Paciente de 42 anos, sexo feminino, dá entrada na emergência com dor e edema no membro inferior esquerdo, de início há cerca de dois dias. Gesta 2 Para 2, nega alergias, nega viagens longas recentes. Ao exame físico, observa-se preservação da temperatura, pulsos femorais e poplíteos presentes, pulsos podálicos de difícil palpação. Solicitado Eco Color Doppler (Duplex Scan) Venoso Profundo dos membros inferiores, é diagnosticada trombose fêmoro-poplítea esquerda. A principal hipótese diagnóstica e o melhor exame a ser solicitado são, respectivamente,
- A)Síndrome do Ligamento Arqueado e ressonância magnética.

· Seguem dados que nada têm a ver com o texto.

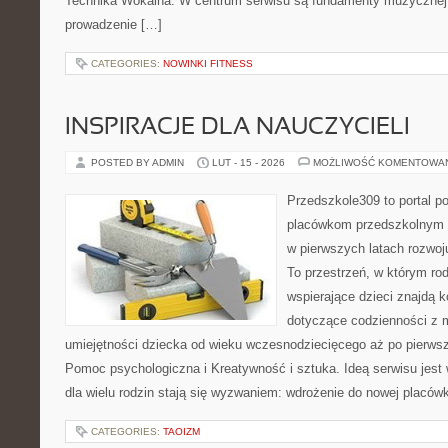
Technika Wokalna. W centrum serwisu są fundamenty muzycznej 
prowadzenie […]
CATEGORIES:
NOWINKI FITNESS
INSPIRACJE DLA NAUCZYCIELI
POSTED BY ADMIN
LUT - 15 - 2026
MOŻLIWOŚĆ KOMENTOWA
Przedszkole309 to portal 
placówkom przedszkolnym o
w pierwszych latach rozwo
To przestrzeń, w którym r
wspierające dzieci znajdą 
dotyczące codzienności z 
umiejętności dziecka od wieku wczesnodziecięcego aż po pierwsz
Pomoc psychologiczna i Kreatywność i sztuka. Ideą serwisu jest 
dla wielu rodzin stają się wyzwaniem: wdrożenie do nowej placówk
CATEGORIES:
TAOIZM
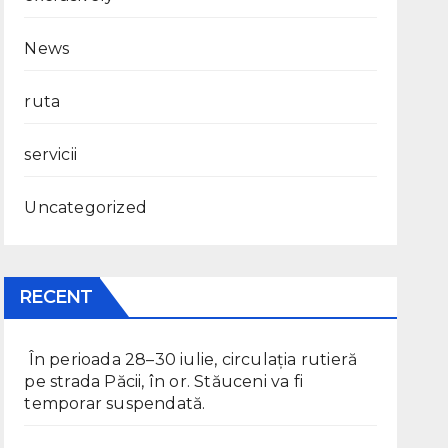
News
ruta
servicii
Uncategorized
RECENT
În perioada 28–30 iulie, circulația rutieră
pe strada Păcii, în or. Stăuceni va fi
temporar suspendată.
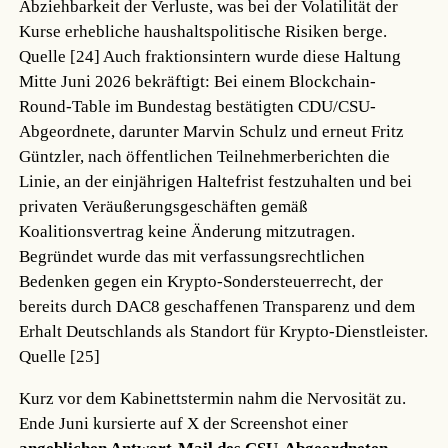
Abziehbarkeit der Verluste, was bei der Volatilität der
Kurse erhebliche haushaltspolitische Risiken berge.
Quelle [24]
Auch fraktionsintern wurde diese Haltung
Mitte Juni 2026 bekräftigt: Bei einem Blockchain-
Round-Table im Bundestag bestätigten CDU/CSU-
Abgeordnete, darunter Marvin Schulz und erneut Fritz
Güntzler, nach öffentlichen Teilnehmerberichten die
Linie, an der einjährigen Haltefrist festzuhalten und bei
privaten Veräußerungsgeschäften gemäß
Koalitionsvertrag keine Änderung mitzutragen.
Begründet wurde das mit verfassungsrechtlichen
Bedenken gegen ein Krypto-Sondersteuerrecht, der
bereits durch DAC8 geschaffenen Transparenz und dem
Erhalt Deutschlands als Standort für Krypto-Dienstleister.
Quelle [25]
Kurz vor dem Kabinettstermin nahm die Nervosität zu.
Ende Juni kursierte auf X der Screenshot einer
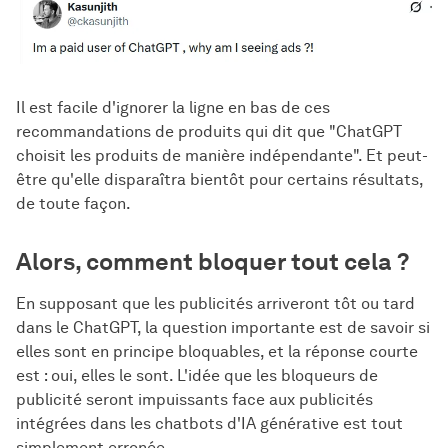
Il est facile d'ignorer la ligne en bas de ces
recommandations de produits qui dit que "ChatGPT
choisit les produits de manière indépendante". Et peut-
être qu'elle disparaîtra bientôt pour certains résultats,
de toute façon.
Alors, comment bloquer tout cela ?
En supposant que les publicités arriveront tôt ou tard
dans le ChatGPT, la question importante est de savoir si
elles sont en principe bloquables, et la réponse courte
est : oui, elles le sont. L'idée que les bloqueurs de
publicité seront impuissants face aux publicités
intégrées dans les chatbots d'IA générative est tout
simplement erronée.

Errada, porque a síndrome do ligamento arqueado causa compressão da artéria celíaca, não explica trombose venosa femoropoplítea e a ressonância não é o melhor exame para esse quadro.
- B)Síndrome Antifosfolipídica e coagulograma.
Errada, porque a síndrome antifosfolipídica é causa trombofílica importante, mas o coagulograma não faz esse diagnóstico e a questão sugere uma causa anatômica localizada.
- C)Síndrome Nutcracker e angiotomografia.
Errada, porque a síndrome de Nutcracker comprime a veia renal esquerda, gerando quadro renal ou pélvico, e não trombose femoropoplítea como principal apresentação.
- D)Síndrome de May-Thurner e angiotomografia.
Certa, porque a síndrome de May-Thurner é a compressão da veia ilíaca comum esquerda e a angiotomografia ajuda a demonstrar a obstrução/compressão venosa.
- E)Insuficiência Venosa Crônica e fotopletismografia.
Errada, porque insuficiência venosa crônica não explica uma trombose aguda fêmoro-poplítea, e a fotopletismografia é exame funcional para refluxo venoso, não para essa hipótese.
Gabarito: D
Quando uma mulher jovem apresenta trombose venosa profunda no membro inferior esquerdo, especialmente sem gatilhos muito óbvios como viagem longa, cirurgia recente ou câncer, vale pensar em causa anatômica. A mais clássica é a síndrome de May-Thurner, em que a artéria ilíaca comum direita comprime a veia ilíaca comum esquerda contra a coluna, favorecendo estase e trombose do lado esquerdo. É o tipo de detalhe que transforma uma DVT aparentemente comum em uma pista de anatomia vascular escondida no enunciado. O quadro costuma aparecer como trombose fêmoro-ilíaca esquerda, com dor, edema e sinais de insuficiência de retorno venoso, enquanto os pulsos arteriais podem estar preservados, porque o problema é venoso. O Doppler venoso profundo confirma a trombose, mas nem sempre mostra bem a causa compressiva pélvica. Por isso, quando a questão quer a principal hipótese etiológica e o melhor exame complementar para estudar a compressão, a angiotomografia é a escolha mais adequada entre as alternativas. A síndrome de May-Thurner é um exemplo clássico de trombose provocada por compressão extrínseca de veia ilíaca, muito lembrada em provas. Na prática, a investigação pode incluir angioTC, angio-RM ou venografia, mas a angiotomografia é uma resposta muito cobrada por ser rápida e mostrar bem a anatomia pélvica. O raciocínio é: DVT à esquerda em mulher jovem, sem explicação forte, pense em compressão ilíaca esquerda. Então, o gabarito D está correto porque aponta a síndrome de May-Thurner como hipótese principal e a angiotomografia como exame para confirmar a compressão venosa pélvica. Em linguagem de prova, foi o clássico "trombose sem culpa aparente, mas com culpado anatômico".